* _Consignes à suivre_:
1. Répondez à ces questions d'après le passage sur le cannabis thérapeutique :
(a) Depuis combien de temps Sarah Denis fume-t-elle des joints ?
(b) Quelle fonction Pierre Chappard occupe-t-il ?
(c) Quelle société néerlandaise produit les préparations de fleurs de cannabis que les associations veulent faire autoriser ?
2. Prolongez le passage sur le cannabis thérapeutique à la suite de sa dernière phrase.

DES MALADES DÉJÀ CONQUIS

Les patients, eux, n’ont pas attendu le décret pour soulager leurs symptômes par du cannabis. Atteinte d’une SEP depuis dix ans, Sarah Denis fume des joints depuis trois ans et pourrait difficilement s’en passer ; de même Jérôme Tetaz, myopathe, estime avoir gagné des années de vie grâce au cannabis. « Le décret ne va pas assez loin », s’insurgent des associations, comme Asud, Autosupport des usagers de drogues, et Principes actifs (Principesactifs.org), un collectif de malades ayant recours au cannabis pour se soigner.

« De nombreuses personnes n’auront pas accès à ces médicaments alors qu’ils peuvent agir sur les douleurs liées au cancer, à la dépression, à l’hyperactivité, et jouer le rôle de béquille pour l’alcool », note Pierre Chappard, président de Psychoactif (Psychoactif.fr), une autre communauté de consommateurs. « Les produits issus d’herbe naturelle sont souvent plus efficaces que le Sativex ou le Marinol, il y a un décalage entre les informations véhiculées et les utilisateurs », ajoute Fabienne Lopez, présidente de Principes actifs. Ces associations souhaitent que la France examine toutes les indications, reconnues dans d’autres pays, teste les différentes formes galéniques, lance des recherches. Elles plaident aussi pour que soient autorisées les préparations de fleurs de cannabis produites par la société néerlandaise Bedrocan.

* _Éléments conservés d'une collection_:
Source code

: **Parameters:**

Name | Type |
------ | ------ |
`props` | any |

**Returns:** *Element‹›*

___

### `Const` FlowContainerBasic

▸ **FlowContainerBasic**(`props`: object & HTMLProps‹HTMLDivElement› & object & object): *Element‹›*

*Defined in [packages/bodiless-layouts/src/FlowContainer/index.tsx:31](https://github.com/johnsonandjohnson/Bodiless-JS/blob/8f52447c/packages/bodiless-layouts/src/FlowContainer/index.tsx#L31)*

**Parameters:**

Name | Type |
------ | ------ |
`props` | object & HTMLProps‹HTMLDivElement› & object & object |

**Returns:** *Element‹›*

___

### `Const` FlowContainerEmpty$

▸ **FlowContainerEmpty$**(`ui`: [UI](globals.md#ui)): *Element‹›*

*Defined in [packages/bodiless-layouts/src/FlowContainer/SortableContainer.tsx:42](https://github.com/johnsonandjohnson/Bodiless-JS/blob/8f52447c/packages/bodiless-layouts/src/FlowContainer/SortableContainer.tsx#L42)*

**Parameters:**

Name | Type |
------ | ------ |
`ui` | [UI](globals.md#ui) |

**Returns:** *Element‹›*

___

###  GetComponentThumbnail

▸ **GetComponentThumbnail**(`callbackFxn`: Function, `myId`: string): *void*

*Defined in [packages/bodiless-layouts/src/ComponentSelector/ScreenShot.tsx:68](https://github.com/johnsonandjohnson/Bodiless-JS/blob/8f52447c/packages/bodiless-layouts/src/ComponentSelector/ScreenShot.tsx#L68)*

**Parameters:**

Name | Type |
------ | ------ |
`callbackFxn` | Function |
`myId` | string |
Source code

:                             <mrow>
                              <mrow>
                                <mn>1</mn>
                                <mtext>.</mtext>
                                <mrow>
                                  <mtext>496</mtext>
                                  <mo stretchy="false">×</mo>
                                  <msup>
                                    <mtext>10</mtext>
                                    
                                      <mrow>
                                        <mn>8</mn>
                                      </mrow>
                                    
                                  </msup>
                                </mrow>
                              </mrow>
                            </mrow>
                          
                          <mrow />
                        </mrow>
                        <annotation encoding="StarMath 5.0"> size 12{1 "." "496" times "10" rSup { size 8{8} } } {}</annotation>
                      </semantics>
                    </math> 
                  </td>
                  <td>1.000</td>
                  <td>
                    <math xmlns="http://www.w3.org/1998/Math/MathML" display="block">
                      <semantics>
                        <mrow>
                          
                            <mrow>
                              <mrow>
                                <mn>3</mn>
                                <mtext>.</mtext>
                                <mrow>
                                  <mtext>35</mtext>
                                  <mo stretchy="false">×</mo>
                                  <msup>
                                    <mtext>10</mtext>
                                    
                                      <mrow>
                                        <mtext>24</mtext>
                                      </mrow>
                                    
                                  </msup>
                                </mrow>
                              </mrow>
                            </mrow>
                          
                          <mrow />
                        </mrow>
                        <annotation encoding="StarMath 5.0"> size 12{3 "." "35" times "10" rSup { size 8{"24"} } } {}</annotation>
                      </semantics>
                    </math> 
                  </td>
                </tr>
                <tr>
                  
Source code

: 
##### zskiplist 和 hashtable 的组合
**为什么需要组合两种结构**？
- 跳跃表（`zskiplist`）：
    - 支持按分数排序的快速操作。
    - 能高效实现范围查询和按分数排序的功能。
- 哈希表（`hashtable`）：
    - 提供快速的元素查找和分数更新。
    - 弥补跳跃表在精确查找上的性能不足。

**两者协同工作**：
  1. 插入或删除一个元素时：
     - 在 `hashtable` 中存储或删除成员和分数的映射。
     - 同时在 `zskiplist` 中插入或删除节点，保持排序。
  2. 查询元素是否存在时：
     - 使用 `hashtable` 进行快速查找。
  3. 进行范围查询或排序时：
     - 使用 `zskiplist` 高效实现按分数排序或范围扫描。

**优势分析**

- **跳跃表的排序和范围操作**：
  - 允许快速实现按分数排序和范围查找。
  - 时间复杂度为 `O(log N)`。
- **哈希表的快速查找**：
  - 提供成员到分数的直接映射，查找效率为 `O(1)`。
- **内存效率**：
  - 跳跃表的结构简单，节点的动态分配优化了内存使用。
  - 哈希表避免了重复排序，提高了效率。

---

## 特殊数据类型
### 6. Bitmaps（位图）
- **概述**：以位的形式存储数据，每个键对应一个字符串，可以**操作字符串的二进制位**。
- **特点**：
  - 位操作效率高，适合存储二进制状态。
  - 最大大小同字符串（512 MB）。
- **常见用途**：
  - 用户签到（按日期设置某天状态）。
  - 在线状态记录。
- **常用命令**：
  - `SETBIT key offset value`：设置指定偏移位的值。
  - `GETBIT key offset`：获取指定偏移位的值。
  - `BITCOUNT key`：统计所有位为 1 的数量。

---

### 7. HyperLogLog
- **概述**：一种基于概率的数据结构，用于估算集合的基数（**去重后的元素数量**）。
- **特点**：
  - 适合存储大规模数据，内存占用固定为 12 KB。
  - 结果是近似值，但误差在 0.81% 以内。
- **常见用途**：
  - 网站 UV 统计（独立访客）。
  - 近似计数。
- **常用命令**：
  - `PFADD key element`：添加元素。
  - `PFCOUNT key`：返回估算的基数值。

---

* _Réponses apportées_:
1.
(a) Depuis trois ans.
(b) Il est président de Psychoactif.
(c) La société Bedrocan.

2.
Agréée par le ministère de la santé néerlandais, cette firme contrôle la production de cannabis à visée médicale et est la seule habilitée à le vendre aux pharmacies aux Pays-Bas, où 750 à 1 000 patients en achètent sur ordonnance. Elle exporte aussi aux mêmes fins en Italie, Finlande, Allemagne, Pologne et République tchèque.

Pour faire avancer les choses, l’association UFCM I-Care (Union francophone pour l’utilisation des cannabinoïdes en médecine) organise, le 2 octobre, une conférence sur les avancées pharmacologiques et utilisations thérapeutiques des cannabinoïdes, à Strasbourg, avec des spécialistes étrangers. Séropositif depuis trente ans, Bertrand Rambaud, son président, dit avoir divisé par six ses doses d’opiacés depuis qu’il prend de la teinture mère de cannabidiol.

Pour l’heure, nombre de ces patients ont recours à l’autoproduction et sont donc de fait hors la loi. « Les interpellations sont trop fréquentes et les peines encore trop lourdes car, pour l’instant, les tribunaux ne veulent pas entendre parler de l’usage du cannabis thérapeutique », souligne Fabienne Lopez. L’association demande donc d’édicter une ordonnance de non-poursuite pour l’usage privé et l’autoculture de cannabis sur présentation d’une attestation médicale pour des pathologies définies ». Un assouplissement qui ne semble pas à l’ordre du jour.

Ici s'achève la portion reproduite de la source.